Tropecei com esse artigo (A uberização de nossas vidas) da colunista dO Globo, Ruth de Aquino. Resolvi escrever porque é o típico exemplo de mistura de pensamento mágico com ojeriza ao capitalismo de nossa elite bem-pensante.
Ruth escreve sobre um recém-lançado filme do diretor britânico Ken Loach, que costuma dirigir filmes com “críticas sociais”. Ruth assistiu ao filme em Paris, bien sûr.
O filme é sobre o último flagelo que se abateu sobre a humanidade: a “precarização” do mercado de trabalho. As críticas são as mesmas de sempre: por debaixo da ilusão da “vida sem patrão”, existe muita frustração e trabalho insano que destrói vidas. E, como sabemos, vidas humanas são muito importantes.

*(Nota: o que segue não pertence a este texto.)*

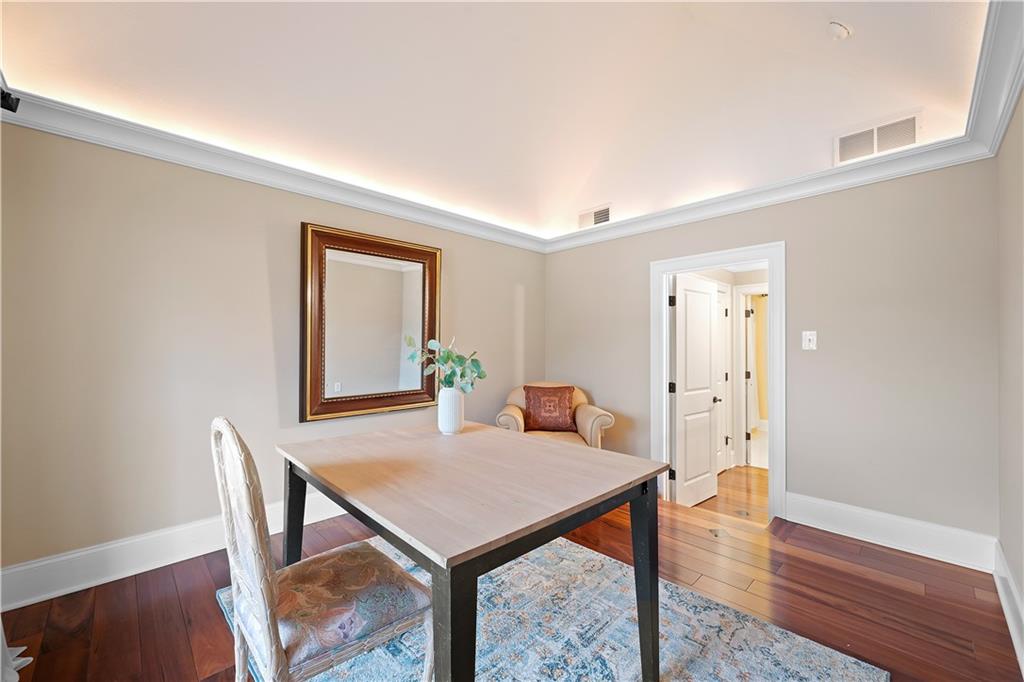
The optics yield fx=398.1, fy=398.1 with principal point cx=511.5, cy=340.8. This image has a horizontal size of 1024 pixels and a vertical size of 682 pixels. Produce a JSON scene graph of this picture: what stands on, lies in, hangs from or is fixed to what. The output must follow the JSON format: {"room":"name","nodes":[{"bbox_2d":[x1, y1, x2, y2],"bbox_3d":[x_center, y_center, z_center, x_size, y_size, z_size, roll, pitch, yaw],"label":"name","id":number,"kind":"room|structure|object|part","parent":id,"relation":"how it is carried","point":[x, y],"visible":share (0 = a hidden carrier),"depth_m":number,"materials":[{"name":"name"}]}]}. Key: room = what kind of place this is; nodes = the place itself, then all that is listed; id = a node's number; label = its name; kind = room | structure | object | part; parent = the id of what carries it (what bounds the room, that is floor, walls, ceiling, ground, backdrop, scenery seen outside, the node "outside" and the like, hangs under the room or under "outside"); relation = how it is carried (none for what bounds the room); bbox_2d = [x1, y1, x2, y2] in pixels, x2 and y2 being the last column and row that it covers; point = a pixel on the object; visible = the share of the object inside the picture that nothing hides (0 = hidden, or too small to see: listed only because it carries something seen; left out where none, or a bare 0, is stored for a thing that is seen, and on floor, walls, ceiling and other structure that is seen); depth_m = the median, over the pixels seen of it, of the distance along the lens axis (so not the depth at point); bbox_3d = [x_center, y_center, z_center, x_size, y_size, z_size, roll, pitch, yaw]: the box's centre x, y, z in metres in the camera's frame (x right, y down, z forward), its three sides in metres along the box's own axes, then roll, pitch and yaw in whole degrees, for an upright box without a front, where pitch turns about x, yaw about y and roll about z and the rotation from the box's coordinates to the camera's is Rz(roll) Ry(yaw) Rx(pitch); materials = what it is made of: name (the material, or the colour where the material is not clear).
{"room":"dining room","nodes":[
{"label":"dining room","id":0,"kind":"room"},
{"bbox_2d":[0,620,32,681],"bbox_3d":[-1.733,0.024,1.250,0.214,2.335,0.913,1,-1,-45],"label":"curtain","id":1,"kind":"object","parent":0,"point":[27,659],"visible":0.85,"depth_m":1.43,"materials":[{"name":"white fabric"}]},
{"bbox_2d":[0,118,544,589],"bbox_3d":[-1.220,0.051,3.056,4.405,2.456,0.134,1,-1,-45],"label":"left wall","id":2,"kind":"structure","parent":0,"point":[263,249],"depth_m":2.25,"materials":[{"name":"beige paint"}]},
{"bbox_2d":[0,86,19,112],"bbox_3d":[-2.203,-1.048,1.694,0.124,0.098,0.101,1,-1,-45],"label":"curtain rod bracket","id":3,"kind":"object","parent":2,"relation":"attached to","point":[9,94],"visible":0.91,"depth_m":1.71,"materials":[{"name":"black metal"}]},
{"bbox_2d":[0,495,346,611],"bbox_3d":[-1.334,1.176,2.825,3.704,0.172,0.020,1,-1,-45],"label":"baseboard","id":4,"kind":"structure","parent":2,"relation":"attached to","point":[99,549],"depth_m":2.11,"materials":[{"name":"white paint"}]},
{"bbox_2d":[0,86,544,251],"bbox_3d":[-1.214,-1.082,2.939,3.939,0.126,0.106,1,-1,-45],"label":"crown molding","id":5,"kind":"structure","parent":2,"relation":"attached to","point":[151,154],"depth_m":2.42,"materials":[{"name":"white paint"}]},
{"bbox_2d":[300,221,440,422],"bbox_3d":[-1.031,-0.129,3.068,1.065,1.373,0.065,1,-1,-45],"label":"mirror","id":6,"kind":"object","parent":2,"relation":"attached to","point":[323,382],"visible":0.99,"depth_m":3.01,"materials":[{"name":"mirror"}]},
{"bbox_2d":[0,0,989,239],"bbox_3d":[0.160,-1.721,2.086,4.373,0.724,3.773,1,-1,-45],"label":"ceiling","id":7,"kind":"structure","parent":0,"point":[852,52],"depth_m":2.37,"materials":[{"name":"white paint"}]},
{"bbox_2d":[577,203,611,228],"bbox_3d":[0.812,-1.222,3.942,0.016,0.200,0.369,1,-1,-45],"label":"air vent","id":8,"kind":"object","parent":7,"relation":"attached to","point":[584,221],"visible":0.98,"depth_m":3.93,"materials":[{"name":"white metal"}]},
{"bbox_2d":[826,20,851,39],"bbox_3d":[1.740,-1.639,2.115,0.125,0.061,0.125,1,-1,-45],"label":"smoke detector","id":9,"kind":"object","parent":7,"relation":"attached to","point":[844,30],"visible":0.99,"depth_m":2.09,"materials":[{"name":"white"}]},
{"bbox_2d":[833,111,919,164],"bbox_3d":[2.330,-1.289,2.558,0.016,0.215,0.400,1,-1,-45],"label":"air vent","id":10,"kind":"object","parent":7,"relation":"attached to","point":[858,138],"visible":0.99,"depth_m":2.55,"materials":[{"name":"white metal"}]},
{"bbox_2d":[0,459,1020,681],"bbox_3d":[0.043,1.325,1.702,4.877,0.128,3.814,1,-1,-45],"label":"floor","id":11,"kind":"structure","parent":0,"point":[171,603],"depth_m":1.93,"materials":[{"name":"brown wood"}]},
{"bbox_2d":[215,535,886,681],"bbox_3d":[-0.103,1.253,1.552,2.074,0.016,2.281,1,-1,-45],"label":"rug","id":12,"kind":"object","parent":11,"relation":"on","point":[788,657],"visible":0.65,"depth_m":1.68,"materials":[{"name":"carpet"}]},
{"bbox_2d":[211,417,432,681],"bbox_3d":[-0.582,0.727,1.246,0.554,1.029,0.473,1,-1,-45],"label":"chair","id":13,"kind":"object","parent":12,"relation":"on","point":[273,655],"visible":0.98,"depth_m":1.12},
{"bbox_3d":[-0.960,0.880,1.786,0.095,0.728,0.100,1,-1,-45],"label":"leg","id":14,"kind":"part","parent":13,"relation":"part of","materials":[{"name":"beige"}]},
{"bbox_3d":[-0.587,0.843,1.334,0.476,0.140,0.454,1,-1,-45],"label":"seat cushion","id":15,"kind":"part","parent":13,"relation":"part of","materials":[{"name":"fabric"}]},
{"bbox_2d":[278,419,666,681],"bbox_3d":[-0.210,0.868,1.663,1.038,0.768,1.364,1,-1,-45],"label":"dining table","id":16,"kind":"object","parent":12,"relation":"on","point":[307,468],"visible":0.98,"depth_m":1.32,"materials":[{"name":"brown wood"}]},
{"bbox_2d":[437,386,464,434],"bbox_3d":[-0.320,0.362,2.090,0.137,0.237,0.138,1,-1,-45],"label":"vase","id":17,"kind":"object","parent":16,"relation":"on","point":[453,418],"visible":0.96,"depth_m":2.03,"materials":[{"name":"white ceramic"}]},
{"bbox_2d":[403,334,486,393],"bbox_3d":[-0.358,0.165,2.146,0.421,0.384,0.302,0,-1,16],"label":"eucalyptus plant","id":18,"kind":"object","parent":17,"relation":"in","point":[453,360],"visible":0.8,"depth_m":2.11,"materials":[{"name":"green plant"}]},
{"bbox_3d":[-0.136,0.874,0.975,0.088,0.746,0.087,1,-1,-45],"label":"leg","id":19,"kind":"part","parent":16,"relation":"part of","materials":[{"name":"black wood"}]},
{"bbox_3d":[0.495,0.896,1.511,0.089,0.693,0.093,1,-1,-45],"label":"leg","id":20,"kind":"part","parent":16,"relation":"part of","materials":[{"name":"black wood"}]},
{"bbox_2d":[494,381,614,449],"bbox_3d":[0.381,0.837,3.697,1.001,0.890,0.900,0,-1,0],"label":"armchair","id":21,"kind":"object","parent":11,"relation":"on","point":[594,426],"visible":0.36,"depth_m":3.51,"materials":[{"name":"beige fabric"}]},
{"bbox_2d":[522,384,576,431],"bbox_3d":[0.346,0.613,3.639,0.494,0.411,0.213,0,-1,0],"label":"throw pillow","id":22,"kind":"object","parent":21,"relation":"on","point":[536,406],"visible":0.99,"depth_m":3.58,"materials":[{"name":"brown fabric"}]},
{"bbox_2d":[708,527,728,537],"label":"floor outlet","id":23,"kind":"object","parent":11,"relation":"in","point":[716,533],"visible":0.97,"depth_m":2.72,"materials":[{"name":"metal"}]},
{"bbox_2d":[544,153,997,552],"bbox_3d":[1.567,0.052,3.348,0.128,2.484,3.352,1,-1,-45],"label":"back wall","id":24,"kind":"structure","parent":0,"point":[798,482],"depth_m":2.58,"materials":[{"name":"grey paint"}]},
{"bbox_2d":[651,241,784,523],"bbox_3d":[1.670,0.326,3.248,0.234,2.020,1.046,1,-1,-45],"label":"door frame","id":25,"kind":"structure","parent":24,"relation":"attached to","point":[770,255],"depth_m":3.11,"materials":[{"name":"white paint"}]},
{"bbox_2d":[671,274,720,509],"bbox_3d":[1.691,0.453,3.650,0.731,2.045,0.167,1,-1,-45],"label":"door","id":26,"kind":"structure","parent":25,"relation":"attached to","point":[704,295],"depth_m":3.59,"materials":[{"name":"white paint"}]},
{"bbox_2d":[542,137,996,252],"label":"crown molding","id":27,"kind":"structure","parent":24,"relation":"attached to","point":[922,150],"depth_m":2.81,"materials":[{"name":"white paint"}]},
{"bbox_2d":[802,330,816,349],"bbox_3d":[2.091,-0.006,2.796,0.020,0.132,0.080,1,-1,-45],"label":"light switch","id":28,"kind":"object","parent":24,"relation":"attached to","point":[810,337],"visible":0.97,"depth_m":2.80,"materials":[{"name":"white plastic"}]},
{"bbox_2d":[785,492,996,571],"bbox_3d":[2.328,1.189,2.532,0.019,0.172,1.013,1,-1,-45],"label":"baseboard","id":29,"kind":"structure","parent":24,"relation":"attached to","point":[832,506],"depth_m":2.46,"materials":[{"name":"white paint"}]},
{"bbox_2d":[995,92,1023,662],"bbox_3d":[1.225,-0.032,0.666,4.346,2.580,0.128,1,-1,-45],"label":"right wall","id":30,"kind":"structure","parent":0,"point":[1022,585],"depth_m":1.83,"materials":[{"name":"paint"}]},
{"bbox_2d":[963,0,1023,156],"bbox_3d":[1.350,-1.130,0.946,3.824,0.140,0.136,1,-1,-45],"label":"crown molding","id":31,"kind":"structure","parent":30,"relation":"attached to","point":[1010,102],"depth_m":1.71,"materials":[{"name":"white paint"}]},
{"bbox_2d":[992,540,1023,674],"bbox_3d":[1.173,1.154,0.735,4.312,0.168,0.021,1,-1,-45],"label":"baseboard","id":32,"kind":"structure","parent":30,"relation":"attached to","point":[1012,589],"depth_m":1.76,"materials":[{"name":"white paint"}]},
{"label":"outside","id":33,"kind":"structure","parent":0,"visible":0},
{"bbox_2d":[715,286,730,473],"bbox_3d":[2.270,0.451,4.347,0.739,2.043,0.109,1,-1,-45],"label":"hallway door","id":34,"kind":"structure","parent":33,"point":[722,295],"depth_m":4.49,"materials":[{"name":"white paint"}]},
{"bbox_2d":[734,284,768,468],"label":"hallway door frame","id":35,"kind":"structure","parent":33,"point":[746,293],"depth_m":4.63,"materials":[{"name":"white paint"}]},
{"bbox_2d":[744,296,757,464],"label":"hallway door","id":36,"kind":"structure","parent":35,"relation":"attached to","point":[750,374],"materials":[{"name":"white paint"}]}
]}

O foco está na vida dos entregadores, explorados pelas grandes empresas e aplicativos de entregas. O que eu realmente acho curioso é que entregadores sempre existiram, mesmo antes do surgimento da Amazon ou do iFood. Lembro de pedir pizza por telefone 25 anos atrás. Esses entregadores eram tão “explorados” quanto os atuais: ganhavam o seu suado dinheiro na base do “quanto mais entregas você faz, mais dinheiro você ganha”. Duvido que os restaurantes contratassem esse pessoal com carteira assinada. Mas nada se falava a respeito.
A situação dos pobres entregadores só chamou a atenção quando alguém teve a brilhante ideia de explorar a ineficiência gritante desse mercado, e ganhar bilhões com isso. A vida dos entregadores não mudou uma vírgula, mas agora alguém do Vale do Silício está fazendo fortuna com isso. Isso é que não pode. Isso é que não dá, meus amigos!
Mesma coisa com os taxistas. A maioria, pobres motoristas explorados pelos donos de frotas. Mas isso não tocava os espíritos sensíveis. Foi só aparecer o Uber, o belzebu do capitalismo selvagem, e todos os amantes da humanidade se condoem da situação dos explorados.
Ruth, e os outros arquitetos da felicidade humana, apenas na superfície sonham com um mundo onde o trabalho não é “precarizado”. No fundo, eles sonham mesmo é com um mundo onde alguns não ficam “ultraricos” (palavras dela) com a “exploração” do trabalho alheio.
Obviamente, todos gostaríamos que todos tivessem empregos bons e seguros e que pagassem bem. Mas, todos também queremos que nossas pizzas sejam entregues no menor tempo possível pelo menor preço possível. E, de preferência, ao toque de um botão. Uma coisa não é compatível com a outra.